Data to process
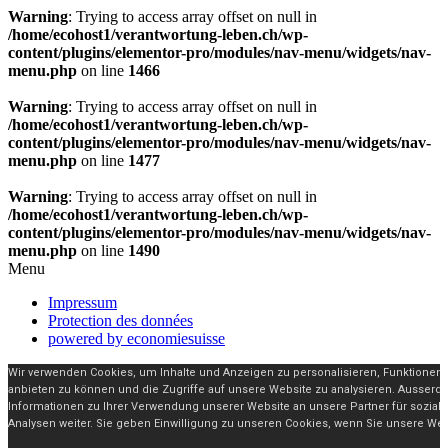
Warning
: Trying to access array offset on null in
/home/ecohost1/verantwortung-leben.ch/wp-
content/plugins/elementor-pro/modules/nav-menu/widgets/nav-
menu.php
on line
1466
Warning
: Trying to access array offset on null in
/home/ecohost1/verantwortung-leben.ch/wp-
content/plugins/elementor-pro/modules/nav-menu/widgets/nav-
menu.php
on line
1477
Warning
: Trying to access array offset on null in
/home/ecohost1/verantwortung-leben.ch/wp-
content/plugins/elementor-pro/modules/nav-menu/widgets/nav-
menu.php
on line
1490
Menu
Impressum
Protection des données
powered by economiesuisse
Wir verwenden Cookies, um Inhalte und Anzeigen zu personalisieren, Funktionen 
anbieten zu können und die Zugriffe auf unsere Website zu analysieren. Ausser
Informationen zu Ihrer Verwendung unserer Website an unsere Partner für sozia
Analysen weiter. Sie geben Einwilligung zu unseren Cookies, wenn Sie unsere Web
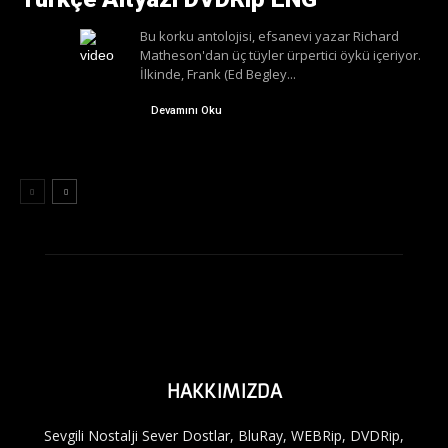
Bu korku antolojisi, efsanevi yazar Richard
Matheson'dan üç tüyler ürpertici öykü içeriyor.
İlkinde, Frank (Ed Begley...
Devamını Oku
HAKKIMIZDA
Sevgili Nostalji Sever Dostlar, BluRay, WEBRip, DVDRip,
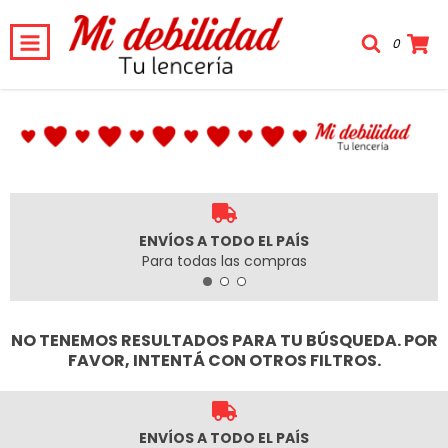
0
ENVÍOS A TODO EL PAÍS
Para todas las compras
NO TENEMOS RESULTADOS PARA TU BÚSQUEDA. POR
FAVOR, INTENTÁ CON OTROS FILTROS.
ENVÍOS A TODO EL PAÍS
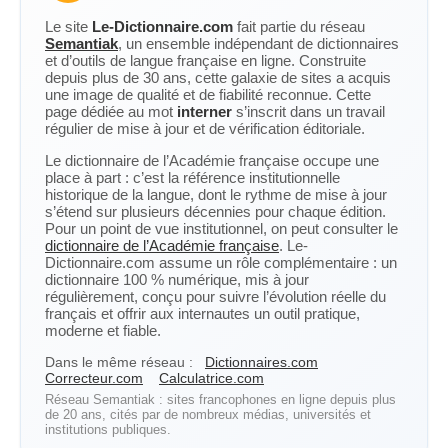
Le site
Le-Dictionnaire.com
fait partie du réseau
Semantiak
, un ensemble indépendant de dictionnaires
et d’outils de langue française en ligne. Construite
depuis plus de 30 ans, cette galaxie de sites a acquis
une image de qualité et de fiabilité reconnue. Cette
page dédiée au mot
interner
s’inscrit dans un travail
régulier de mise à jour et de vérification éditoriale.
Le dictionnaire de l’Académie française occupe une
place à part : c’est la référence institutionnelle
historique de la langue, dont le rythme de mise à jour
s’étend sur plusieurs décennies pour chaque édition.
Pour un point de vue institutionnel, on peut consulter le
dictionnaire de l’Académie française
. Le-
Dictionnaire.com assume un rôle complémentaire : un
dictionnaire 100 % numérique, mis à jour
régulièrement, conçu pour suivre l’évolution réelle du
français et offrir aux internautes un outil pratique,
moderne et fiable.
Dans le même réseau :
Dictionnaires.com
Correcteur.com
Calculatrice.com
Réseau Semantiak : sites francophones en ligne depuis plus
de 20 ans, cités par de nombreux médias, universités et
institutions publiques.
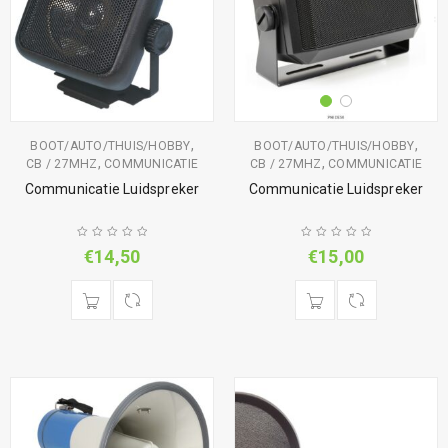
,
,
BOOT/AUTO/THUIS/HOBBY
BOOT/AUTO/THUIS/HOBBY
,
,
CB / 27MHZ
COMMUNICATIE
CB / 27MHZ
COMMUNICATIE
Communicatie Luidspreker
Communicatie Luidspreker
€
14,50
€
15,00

Problem requirements
Please write out the text read from each of the items above, line for line, leaving out the pictures.

Response to this exercise
Warning
: Trying to access array offset on null in
/home/ecohost1/verantwortung-leben.ch/wp-
content/plugins/elementor-pro/modules/nav-menu/widgets/nav-
menu.php
on line
1466
Warning
: Trying to access array offset on null in
/home/ecohost1/verantwortung-leben.ch/wp-
content/plugins/elementor-pro/modules/nav-menu/widgets/nav-
menu.php
on line
1477
Warning
: Trying to access array offset on null in
/home/ecohost1/verantwortung-leben.ch/wp-
content/plugins/elementor-pro/modules/nav-menu/widgets/nav-
menu.php
on line
1490
Menu
Impressum
Protection des données
powered by economiesuisse
Wir verwenden Cookies, um Inhalte und Anzeigen zu personalisieren, Funktionen 
anbieten zu können und die Zugriffe auf unsere Website zu analysieren. Ausser
Informationen zu Ihrer Verwendung unserer Website an unsere Partner für sozia
Analysen weiter. Sie geben Einwilligung zu unseren Cookies, wenn Sie unsere Web
Bu korku antolojisi, efsanevi yazar Richard
Matheson'dan üç tüyler ürpertici öykü içeriyor.
İlkinde, Frank (Ed Begley...
Devamını Oku
HAKKIMIZDA
Sevgili Nostalji Sever Dostlar, BluRay, WEBRip, DVDRip,
0
ENVÍOS A TODO EL PAÍS
Para todas las compras
NO TENEMOS RESULTADOS PARA TU BÚSQUEDA. POR
FAVOR, INTENTÁ CON OTROS FILTROS.
ENVÍOS A TODO EL PAÍS
Le site
Le-Dictionnaire.com
fait partie du réseau
Semantiak
, un ensemble indépendant de dictionnaires
et d’outils de langue française en ligne. Construite
depuis plus de 30 ans, cette galaxie de sites a acquis
une image de qualité et de fiabilité reconnue. Cette
page dédiée au mot
interner
s’inscrit dans un travail
régulier de mise à jour et de vérification éditoriale.
Le dictionnaire de l’Académie française occupe une
place à part : c’est la référence institutionnelle
historique de la langue, dont le rythme de mise à jour
s’étend sur plusieurs décennies pour chaque édition.
Pour un point de vue institutionnel, on peut consulter le
dictionnaire de l’Académie française
. Le-
Dictionnaire.com assume un rôle complémentaire : un
dictionnaire 100 % numérique, mis à jour
régulièrement, conçu pour suivre l’évolution réelle du
français et offrir aux internautes un outil pratique,
moderne et fiable.
Dans le même réseau :
Dictionnaires.com
Correcteur.com
Calculatrice.com
Réseau Semantiak : sites francophones en ligne depuis plus
de 20 ans, cités par de nombreux médias, universités et
institutions publiques.
,
,
BOOT/AUTO/THUIS/HOBBY
BOOT/AUTO/THUIS/HOBBY
,
,
CB / 27MHZ
COMMUNICATIE
CB / 27MHZ
COMMUNICATIE
Communicatie Luidspreker
Communicatie Luidspreker
€
14,50
€
15,00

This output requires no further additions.